Loss of two hormones creates a 'recipe for colon cancer'

September 1, 2007

New animal studies show that the loss of two hormones plays a significant role in the development of colon cancer. If confirmed, the discovery "converts colon cancer from a genetic disease, which is the way we've all thought about it, to a disease of hormone insufficiency,"

PHILADELPHIA—New animal studies show that the loss of two hormones plays a significant role in the development of colon cancer. If confirmed, the discovery "converts colon cancer from a genetic disease, which is the way we've all thought about it, to a disease of hormone insufficiency," said senior author Scott A. Waldman, MD, PhD. "It's a completely different way of thinking about the disease."

Dr. Waldman and his colleagues at the Jefferson Medical School of Thomas Jefferson University and the Kimmel Cancer Center at Jefferson, found that guanylyl cyclase C (GCC), a protein receptor on the surface of intestinal epithelial cells, can suppress tumor formation.
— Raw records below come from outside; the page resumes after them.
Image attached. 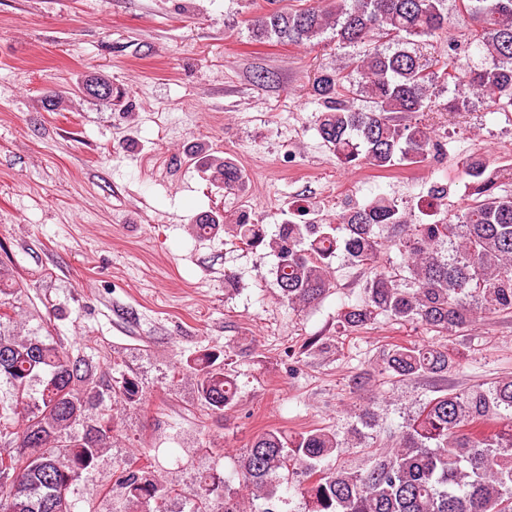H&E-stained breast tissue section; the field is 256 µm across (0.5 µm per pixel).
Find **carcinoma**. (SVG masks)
Listing matches in <instances>:
<instances>
[{
    "instance_id": "1",
    "label": "carcinoma",
    "mask_w": 512,
    "mask_h": 512,
    "mask_svg": "<svg viewBox=\"0 0 512 512\" xmlns=\"http://www.w3.org/2000/svg\"><path fill=\"white\" fill-rule=\"evenodd\" d=\"M445 2L334 0L328 7H277L251 19V33L259 42L310 46L330 29L342 45L358 46L374 36L387 43L365 48L353 61L366 108L348 105L347 77L337 70L320 71L311 86L325 107L317 131L339 161L387 170L420 164L437 147L429 128L406 123L409 116L460 112L472 96L492 112L512 110V0H466L476 25L471 38L489 65L457 63L450 73L437 59L442 72L429 73L416 39L447 30ZM439 78L454 85L446 103L430 93ZM199 161L226 191L241 188L243 172L232 160L207 155ZM461 175L473 204L450 220L411 224L396 199L382 196L347 209L339 224H279L269 240L264 225L242 213L203 215L192 232L203 237L224 228L247 246H269L281 299L304 307L334 287L329 259L340 251L370 277L361 300L338 315L339 327L358 331L383 319L443 335L481 314L512 313V194L501 192L512 167L493 168L470 157L461 162ZM446 205L448 190L433 186L425 207L438 212ZM389 230L407 258L403 275L381 257V237ZM8 288L21 291L13 269L0 261V379L12 389L11 404L0 403V446L10 448L0 452V512H72L71 487L95 468L112 438V418L98 409L110 399L137 404L142 390L124 376L103 385L93 359L72 358L48 338L10 333ZM236 350L247 354L254 347L227 344L186 360L201 401L214 413L237 403L236 379L224 367ZM458 366L448 347L416 343L391 344L376 362L392 385L443 377ZM36 381L41 389L34 396L29 387ZM366 385L355 383L360 403L347 431L257 434L238 472L248 497L231 487V479L206 475L193 493V512H212L213 496L224 498V512H279L275 501L284 483L305 500L307 512H512V377L428 399L382 453L375 450L379 435L364 432L375 427V397L366 394ZM358 446L366 450L364 467L331 465ZM117 482L125 489V512L150 504L162 512L175 492L146 466L120 468ZM256 500L263 506L254 507Z\"/></svg>"
}]
</instances>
GCC is the receptor for guanylin and uroguanylin, two hormones that regulate the growth of the epithelial cells. Early in the development of colon cancer, these two hormones are no longer expressed, which disrupts the functioning of GCC.

The researchers studied the effects of an absence of GCC on colon cancer development in wild-type and GCC-deficient mice that carried the APC gene mutation (mutated in more than 80% of sporadic human colorectal cancers) or that were exposed to a carcinogen, azoxymethane, that produces DNA damage.
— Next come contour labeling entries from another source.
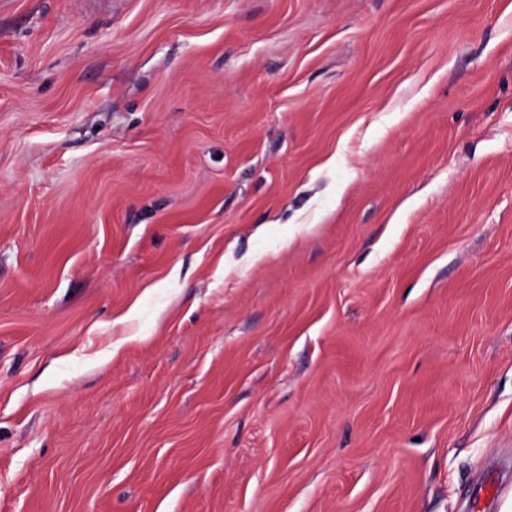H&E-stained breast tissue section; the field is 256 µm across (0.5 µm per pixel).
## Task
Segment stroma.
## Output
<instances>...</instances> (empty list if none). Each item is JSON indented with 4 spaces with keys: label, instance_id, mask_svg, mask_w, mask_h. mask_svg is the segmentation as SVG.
Masks as SVG:
<instances>
[{
    "label": "stroma",
    "instance_id": "stroma-1",
    "mask_svg": "<svg viewBox=\"0 0 512 512\" xmlns=\"http://www.w3.org/2000/svg\"><path fill=\"white\" fill-rule=\"evenodd\" d=\"M512 512V0H0V512Z\"/></svg>",
    "mask_w": 512,
    "mask_h": 512
}]
</instances>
Thus, the animal tests mimic the two ways that colorectal cancer develops in humans, Dr. Waldman said. He and his colleagues reported their findings in the August 1 issue of Gastroenterology (133:599-607, 2007).
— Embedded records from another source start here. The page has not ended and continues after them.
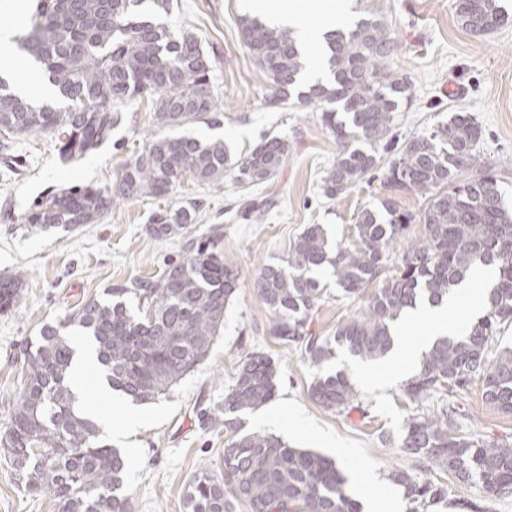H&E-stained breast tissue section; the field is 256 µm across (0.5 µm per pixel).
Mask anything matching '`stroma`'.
Instances as JSON below:
<instances>
[{
    "label": "stroma",
    "instance_id": "1",
    "mask_svg": "<svg viewBox=\"0 0 512 512\" xmlns=\"http://www.w3.org/2000/svg\"><path fill=\"white\" fill-rule=\"evenodd\" d=\"M288 8L298 27L314 29L331 17L359 16L373 11L384 16L398 40L391 70L411 85V104L396 117L393 134L404 139L424 127L447 121L456 108L471 112L483 130L479 145L492 166L507 203H512V23L494 33L477 35L456 22L453 0H271ZM246 0H173L166 22L177 33H193L213 66L218 99V125L194 122L183 134L198 139H223L237 157L246 156L262 136L287 141L288 162L264 185L277 205L263 220H243L236 211L238 189L233 173L216 183L198 184L183 178L167 197L120 201L97 223L70 232H39L21 218L37 200L62 187L110 186L151 126L146 105L129 107L106 142L86 157L63 161L48 135L18 137L0 132V278L24 271L25 283L13 308L0 314V431L10 422L21 375L17 354L27 338L46 323H61L72 308L98 297L109 287L136 278H150L181 248L185 236L158 239L146 227L159 209L203 200L187 236L212 239L215 253L232 260L238 288L224 313V326L200 365L158 400L145 404L158 412L137 435L122 437L119 399L112 410L116 431L113 447L125 455V486L132 512H185L184 492L201 470L224 468V432L202 422L199 412L224 399L240 355L258 351L277 370L276 393L261 411L245 416L247 429L280 437L290 445L331 457L345 477L372 468L381 480L382 495L392 471L419 473L415 459L390 454L383 435H399L410 406L401 397L403 379L379 375L378 384L359 386L364 412L339 415L308 394L311 370L298 349L266 333L270 319L258 300L254 280L262 264L288 252L305 225L320 224L339 242H352L360 209L376 205L379 180L363 181L328 199L320 190L324 168L336 155L333 135L318 111L291 105L270 106L267 83L245 46L237 18ZM448 405L458 412L463 432L486 442H512V417L486 405L479 382L450 393ZM276 422H261L264 413ZM475 503L478 512H512V495L483 497L473 487L449 483L446 501L427 512H458L459 499ZM0 512H54L46 495L26 491L8 459L0 456Z\"/></svg>",
    "mask_w": 512,
    "mask_h": 512
}]
</instances>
In the animals with APC mutations, tumors developed in the colon and small intestine as expected, but the GCC-deficient mice had both larger tumors and a greater number of tumors in the large intestine than did the wild-type mice, Dr. Waldman reported.

The absence of GCC receptor activity produced similar results in the mice exposed to the carcinogen.

In both animal models, the mechanism for the increase in tumor number and size was a combination of increased cell proliferation and a loss of genomic integrity resulting from the lack of GCC functioning.

Putting these cancer hits together—exposure to carcinogen or spontaneous APC mutations, plus the loss of GCC signaling—creates "a recipe for colon cancer," he said.

Dr. Waldman and his colleagues hope to advance their finding by conducting human studies to determine whether hormone replacement therapy with oral administration of GCC ligands can be used to prevent or treat colon cancer.

"This study not only gives us a new paradigm in how we think about the disease but also a new paradigm for treating the disease, that is, by hormone replacement therapy," he said.